# What to do
Lines below that include the word "linejoin" should each be copied.

# Provided information
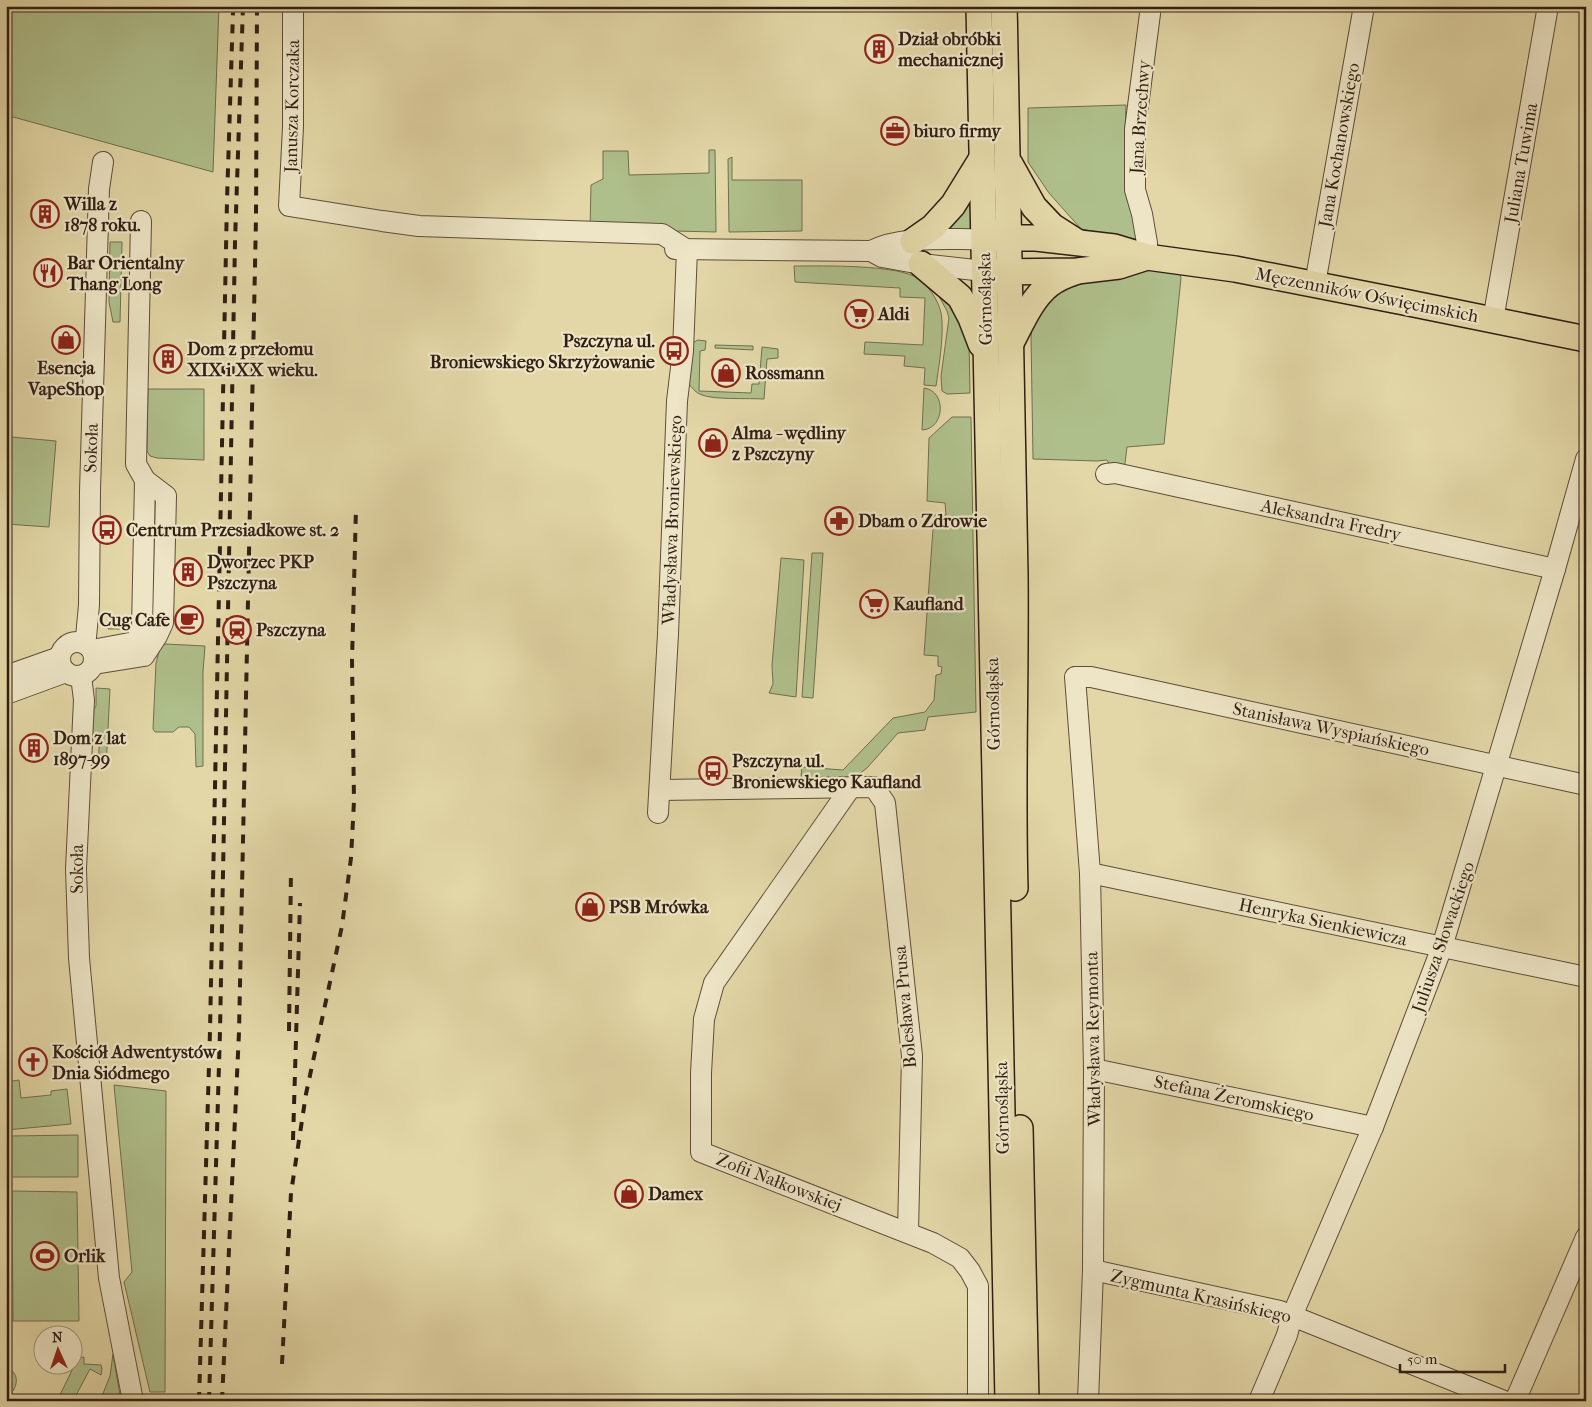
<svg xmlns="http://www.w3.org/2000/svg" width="1592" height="1407" font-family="'IM FELL French Canon',serif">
<rect width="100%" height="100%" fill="#e3d7a7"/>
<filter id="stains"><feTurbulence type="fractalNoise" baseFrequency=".004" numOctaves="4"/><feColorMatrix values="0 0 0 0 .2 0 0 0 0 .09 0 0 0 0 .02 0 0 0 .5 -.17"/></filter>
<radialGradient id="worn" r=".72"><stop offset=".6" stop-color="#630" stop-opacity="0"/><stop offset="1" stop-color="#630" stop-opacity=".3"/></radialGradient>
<g fill="#afbf8b" stroke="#706f50">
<path d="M6,6H219L213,172L6,115Z"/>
<path d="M1126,105L1125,134L1139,240L1081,229L1049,193L1028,162V108Z"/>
<path d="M709,150H715L716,232L590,229L591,185L603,179V151H628L629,175L709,173Z"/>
<path d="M732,157V180H802V231L729,232L728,159Z"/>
<path d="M972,183L974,231L939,230Z"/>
<path d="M110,242H122L120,322H113L109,302Z"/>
<path d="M794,266C822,266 898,264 919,279C931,288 942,306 942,321C943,343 939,365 936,386L924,385L925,368L904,366L905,356L864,354L865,342L923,345L925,298L900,297V288L795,282Z"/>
<path d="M1157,268L1179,270L1181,278L1164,444L1127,447L1124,471L1110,466L1107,460L1097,461L1033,459L1031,336L1033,320L1045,303L1072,282Z"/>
<path d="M935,289L949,294L969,343L970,393L947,394L942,391L941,376L949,318L947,311Z"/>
<path d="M698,340L706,341L705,350L700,351L699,391L751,393L752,384H759L762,347L778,349V358L767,359L764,399C748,398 715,400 702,395C696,393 693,389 689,384L692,343Z"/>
<path d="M715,345L753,346V350L715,348Z"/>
<path d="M924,388C947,391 945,429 922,430Z"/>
<path d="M148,389H204V460L157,458L150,456L147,451V444Z"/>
<path d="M952,417H971L976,712L928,717L925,730L898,733L867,768L859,774L846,780L804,781L801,776L802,767L843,770L893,718L925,712L934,700L936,675L941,674L942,667L938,666V656L924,655L934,515H946L945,503L927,501L929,438Z"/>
<path d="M12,437L56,441L49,527L6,524V499Z"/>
<path d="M812,553H823L813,698L802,697Z"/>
<path d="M781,558L804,560L796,697L769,693L773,684L772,665Z"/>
<path d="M122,616L130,629H108V624Z"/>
<path d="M165,644L205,646L203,672V766L196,767L195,734L189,727H179L173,732H155L153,729L156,663L160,648Z"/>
<path d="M96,688L110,689L106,769L98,765L100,734L92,733L94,709L96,706Z"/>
<path d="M19,1080L21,1098L51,1095V1091L67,1089L71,1124L6,1130V1082Z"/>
<path d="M114,1085L166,1091L165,1392H150L124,1282L132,1272Z"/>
<path d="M78,1135V1177H10V1136Z"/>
<path d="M12,1191L77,1192L79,1321H13Z"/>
<path d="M113,1354L121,1401H100L110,1376Z"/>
<path d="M84,1357V1364L101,1365L102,1369L101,1375L90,1369L73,1401H57L78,1358Z"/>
<path d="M6,1366C17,1373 19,1380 13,1391L6,1388Z"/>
</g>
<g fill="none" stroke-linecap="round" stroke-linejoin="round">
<defs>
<g id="minor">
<path d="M293,6V127L289,206L382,221L419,226L662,234L687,250"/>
<path d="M675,249L871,251C903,235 949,240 984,239"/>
<path d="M871,251L882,257L921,264L984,271"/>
<path d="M1147,257V243L1142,214L1135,190V129L1151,6"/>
<path d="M1315,284L1364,6"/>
<path d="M1493,320L1548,6"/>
<path d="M1106,474L1115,473L1555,569"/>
<circle cx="77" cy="659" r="17"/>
<path d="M83,643L86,637L89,605L90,491L99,189L103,162"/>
<path d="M92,650L135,642L142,629L145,480L136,464L141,221"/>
<path d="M94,664L144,656L157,636L163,623L166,496L145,480"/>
<path d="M6,676L60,657"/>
<path d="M81,676L84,700L76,869L79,958L109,1278L133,1401"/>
<path d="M6,694L66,672"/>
<path d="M851,787L714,983L704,1019L701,1073V1152L933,1243L960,1258L970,1271L978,1286V1401"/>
<path d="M660,790L874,787L885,803L912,1056L908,1232"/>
<path d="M658,813L668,634L677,401L683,351L687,250"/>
<path d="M1090,873L1586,977"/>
<path d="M1094,1069L1373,1127"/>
<path d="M1093,1270L1280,1311L1504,1401"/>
<path d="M1088,1401L1093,1270L1094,1069L1090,873L1075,677H1091L1586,785"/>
<path d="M1259,1401L1287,1335L1292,1316L1373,1127L1442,947L1555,569L1586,459"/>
<path d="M1515,1401L1586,1237"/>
</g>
<g id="major">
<path d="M979,6L1008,1401"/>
<path d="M1004,6C1009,195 1013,384 1015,574C1016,679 1012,783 1015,888"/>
<path d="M1010,164L1034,207L1052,226L1077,242"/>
<path d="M994,238H1036L1114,247L1147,257L1235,269L1404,302L1586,339"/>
<path d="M913,241L933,227L953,205L982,158"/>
<path d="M921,264L960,297L971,318L981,344"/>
<path d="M994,272L1077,271L1119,266L1147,257"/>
<path d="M1012,341C1022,322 1032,298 1050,284C1057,279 1066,275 1075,272"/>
<path d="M1020,1128L1026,1401"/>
</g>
</defs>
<use href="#minor" stroke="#5e4d39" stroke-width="22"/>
<use href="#major" stroke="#311f14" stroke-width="28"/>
<use href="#minor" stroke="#ede5c6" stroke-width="20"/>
<use href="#major" stroke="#e3d7a7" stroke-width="25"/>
<g stroke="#311f14" stroke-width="4" stroke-dasharray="9 9" stroke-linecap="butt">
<path d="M289,1031L291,870"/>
<path d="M293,1140L300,903"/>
<path d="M282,1364L291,1193L306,1094L342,926L351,858L354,801L352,660L356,508"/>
<path d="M199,1401L210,1031L227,200L233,12"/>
<path d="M209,1401L220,1031L235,242L243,6"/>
<path d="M222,1401L239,1032L256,218L257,6"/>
</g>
</g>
<defs>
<symbol id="building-ring" viewBox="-11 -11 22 22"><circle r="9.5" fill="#ede5c6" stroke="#8f2418" stroke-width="1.5"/><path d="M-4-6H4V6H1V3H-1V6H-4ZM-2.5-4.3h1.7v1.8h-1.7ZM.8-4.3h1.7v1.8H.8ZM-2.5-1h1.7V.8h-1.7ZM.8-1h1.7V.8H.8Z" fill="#8f2418"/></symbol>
<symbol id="office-ring" viewBox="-11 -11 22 22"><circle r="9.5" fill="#ede5c6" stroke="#8f2418" stroke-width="1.5"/><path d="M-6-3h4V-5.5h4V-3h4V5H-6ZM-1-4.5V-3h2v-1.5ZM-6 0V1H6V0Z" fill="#8f2418"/></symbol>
<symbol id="restaurant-ring" viewBox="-11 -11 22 22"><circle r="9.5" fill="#ede5c6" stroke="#8f2418" stroke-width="1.5"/><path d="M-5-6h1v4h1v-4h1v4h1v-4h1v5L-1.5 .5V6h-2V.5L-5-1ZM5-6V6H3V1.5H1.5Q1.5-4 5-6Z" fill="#8f2418"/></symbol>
<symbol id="supermarket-ring" viewBox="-11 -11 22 22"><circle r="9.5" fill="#ede5c6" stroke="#8f2418" stroke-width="1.5"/><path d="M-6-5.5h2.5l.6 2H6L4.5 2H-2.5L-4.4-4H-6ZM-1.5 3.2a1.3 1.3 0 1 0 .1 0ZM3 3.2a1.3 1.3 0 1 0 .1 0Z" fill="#8f2418"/></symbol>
<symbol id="shop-ring" viewBox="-11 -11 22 22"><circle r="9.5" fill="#ede5c6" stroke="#8f2418" stroke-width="1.5"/><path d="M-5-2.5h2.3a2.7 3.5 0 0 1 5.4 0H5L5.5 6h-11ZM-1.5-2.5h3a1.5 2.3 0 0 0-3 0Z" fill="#8f2418"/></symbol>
<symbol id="bus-ring" viewBox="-11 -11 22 22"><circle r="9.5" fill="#ede5c6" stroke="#8f2418" stroke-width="1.5"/><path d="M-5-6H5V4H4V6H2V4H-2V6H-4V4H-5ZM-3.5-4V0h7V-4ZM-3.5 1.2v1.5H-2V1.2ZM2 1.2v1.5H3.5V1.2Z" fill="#8f2418"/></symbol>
<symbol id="pharmacy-ring" viewBox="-11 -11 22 22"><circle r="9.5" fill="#ede5c6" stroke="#8f2418" stroke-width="1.5"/><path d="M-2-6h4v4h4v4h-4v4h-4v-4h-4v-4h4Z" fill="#8f2418"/></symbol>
<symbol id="cafe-ring" viewBox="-11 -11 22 22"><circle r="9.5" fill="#ede5c6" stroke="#8f2418" stroke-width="1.5"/><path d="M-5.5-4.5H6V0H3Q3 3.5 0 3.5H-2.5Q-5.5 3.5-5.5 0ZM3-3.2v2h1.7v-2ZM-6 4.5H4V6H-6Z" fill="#8f2418"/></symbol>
<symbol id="station-ring" viewBox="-11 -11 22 22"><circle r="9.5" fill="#ede5c6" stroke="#8f2418" stroke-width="1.5"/><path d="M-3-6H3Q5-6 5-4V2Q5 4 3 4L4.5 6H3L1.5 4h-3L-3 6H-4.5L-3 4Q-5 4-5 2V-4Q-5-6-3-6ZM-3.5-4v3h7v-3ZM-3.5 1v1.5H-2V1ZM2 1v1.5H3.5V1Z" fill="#8f2418"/></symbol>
<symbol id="church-ring" viewBox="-11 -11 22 22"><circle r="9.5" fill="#ede5c6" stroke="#8f2418" stroke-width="1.5"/><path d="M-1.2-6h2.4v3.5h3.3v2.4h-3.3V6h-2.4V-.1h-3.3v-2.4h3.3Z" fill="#8f2418"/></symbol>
<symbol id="stadium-ring" viewBox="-11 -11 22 22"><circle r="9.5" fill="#ede5c6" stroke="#8f2418" stroke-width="1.5"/><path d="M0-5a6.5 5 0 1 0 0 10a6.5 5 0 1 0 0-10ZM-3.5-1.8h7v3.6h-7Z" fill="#8f2418"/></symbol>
</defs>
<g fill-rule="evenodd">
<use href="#building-ring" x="863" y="33" width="32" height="32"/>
<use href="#office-ring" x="879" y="115" width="32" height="32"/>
<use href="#building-ring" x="29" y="198" width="32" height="32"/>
<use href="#restaurant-ring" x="32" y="257" width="32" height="32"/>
<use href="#supermarket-ring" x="843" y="298" width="32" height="32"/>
<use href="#shop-ring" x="50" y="324" width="32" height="32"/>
<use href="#bus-ring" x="658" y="335" width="32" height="32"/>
<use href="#building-ring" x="152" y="343" width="32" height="32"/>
<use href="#shop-ring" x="710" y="357" width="32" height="32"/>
<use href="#shop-ring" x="697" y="427" width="32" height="32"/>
<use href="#pharmacy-ring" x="823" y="505" width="32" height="32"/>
<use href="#bus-ring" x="91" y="514" width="32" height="32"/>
<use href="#building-ring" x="172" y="556" width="32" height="32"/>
<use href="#supermarket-ring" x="858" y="588" width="32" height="32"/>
<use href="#cafe-ring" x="173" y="604" width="32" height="32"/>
<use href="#station-ring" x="221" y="614" width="32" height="32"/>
<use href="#building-ring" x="18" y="732" width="32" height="32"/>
<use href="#bus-ring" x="697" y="755" width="32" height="32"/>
<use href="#shop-ring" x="574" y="891" width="32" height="32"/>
<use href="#church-ring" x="17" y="1046" width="32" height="32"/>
<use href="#shop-ring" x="613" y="1178" width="32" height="32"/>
<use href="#stadium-ring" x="29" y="1240" width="32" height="32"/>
</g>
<g text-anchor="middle" stroke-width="4.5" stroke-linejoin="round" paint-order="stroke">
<g font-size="18" font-weight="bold" fill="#311f14" stroke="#ede5c6" text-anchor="start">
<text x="898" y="45">Dział obróbki<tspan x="898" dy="21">mechanicznej</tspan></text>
<text x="914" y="137">biuro firmy</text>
<text x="64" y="210">Willa z<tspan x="64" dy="21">1878 roku.</tspan></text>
<text x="67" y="269">Bar Orientalny<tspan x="67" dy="21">Thang Long</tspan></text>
<text x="878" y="320">Aldi</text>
<text x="655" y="347" text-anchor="end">Pszczyna ul.<tspan x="655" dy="21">Broniewskiego Skrzyżowanie</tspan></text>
<text x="187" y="355">Dom z przełomu<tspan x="187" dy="21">XIX i XX wieku.</tspan></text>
<text x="66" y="374" text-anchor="middle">Esencja<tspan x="66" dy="21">VapeShop</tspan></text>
<text x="745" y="379">Rossmann</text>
<text x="732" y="439">Alma - wędliny<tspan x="732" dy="21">z Pszczyny</tspan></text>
<text x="858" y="527">Dbam o Zdrowie</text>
<text x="126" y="536">Centrum Przesiadkowe st. 2</text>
<text x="207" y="568">Dworzec PKP<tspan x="207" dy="21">Pszczyna</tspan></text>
<text x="893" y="610">Kaufland</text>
<text x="170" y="626" text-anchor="end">Cug Cafe</text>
<text x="256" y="636">Pszczyna</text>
<text x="53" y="744">Dom z lat<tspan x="53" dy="21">1897-99</tspan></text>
<text x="732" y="767">Pszczyna ul.<tspan x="732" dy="21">Broniewskiego Kaufland</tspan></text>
<text x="609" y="913">PSB Mrówka</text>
<text x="52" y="1058">Kościół Adwentystów<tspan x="52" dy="21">Dnia Siódmego</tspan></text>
<text x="648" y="1200">Damex</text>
<text x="64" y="1262">Orlik</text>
</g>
<g font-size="18" fill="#311f14" stroke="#ede5c6">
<text transform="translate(292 106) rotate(-89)" y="6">Janusza Korczaka</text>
<text transform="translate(1140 117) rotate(-86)" y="6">Jana Brzechwy</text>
<text transform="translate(1339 145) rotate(-80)" y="6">Jana Kochanowskiego</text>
<text transform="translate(1521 163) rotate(-80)" y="6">Juliana Tuwima</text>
<text transform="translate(1367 295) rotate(11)" y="6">Męczenników Oświęcimskich</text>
<text transform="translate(985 299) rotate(-91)" y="6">Górnośląska</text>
<text transform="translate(91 448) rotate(-88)" y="6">Sokoła</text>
<text transform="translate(672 520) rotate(-88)" y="6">Władysława Broniewskiego</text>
<text transform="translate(1331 520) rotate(12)" y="6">Aleksandra Fredry</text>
<text transform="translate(993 704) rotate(-91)" y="6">Górnośląska</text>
<text transform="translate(1331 729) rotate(12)" y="6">Stanisława Wyspiańskiego</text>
<text transform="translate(77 869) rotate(-90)" y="6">Sokoła</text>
<text transform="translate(1323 922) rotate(12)" y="6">Henryka Sienkiewicza</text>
<text transform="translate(1443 937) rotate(-71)" y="6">Juliusza Słowackiego</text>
<text transform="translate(905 1007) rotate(-95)" y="6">Bolesława Prusa</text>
<text transform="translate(1093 1039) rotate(-91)" y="6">Władysława Reymonta</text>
<text transform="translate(1234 1098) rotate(12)" y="6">Stefana Żeromskiego</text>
<text transform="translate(1002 1108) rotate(-91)" y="6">Górnośląska</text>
<text transform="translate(779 1182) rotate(21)" y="6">Zofii Nałkowskiej</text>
<text transform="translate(1201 1296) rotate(13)" y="6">Zygmunta Krasińskiego</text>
</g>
</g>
<rect width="1592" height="1407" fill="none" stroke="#e3d7a7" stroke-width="25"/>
<rect x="8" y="8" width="1577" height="1392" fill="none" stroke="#311f14" stroke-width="2.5"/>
<rect x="12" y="12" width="1567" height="1382" fill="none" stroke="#311f14"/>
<g transform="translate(58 1350) rotate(357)"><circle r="24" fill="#ede5c6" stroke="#a2967f"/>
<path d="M0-4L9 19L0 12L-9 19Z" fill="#8f2418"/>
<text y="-8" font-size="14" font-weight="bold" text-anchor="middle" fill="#311f14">N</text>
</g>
<path d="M1400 1364v8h105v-8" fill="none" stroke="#311f14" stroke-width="2.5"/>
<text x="1407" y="1364" font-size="15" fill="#311f14" stroke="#ede5c6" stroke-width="4" paint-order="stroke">50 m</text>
<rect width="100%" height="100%" filter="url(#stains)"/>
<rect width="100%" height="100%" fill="url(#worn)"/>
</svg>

# Exercise output
<g fill="none" stroke-linecap="round" stroke-linejoin="round">
<g text-anchor="middle" stroke-width="4.5" stroke-linejoin="round" paint-order="stroke">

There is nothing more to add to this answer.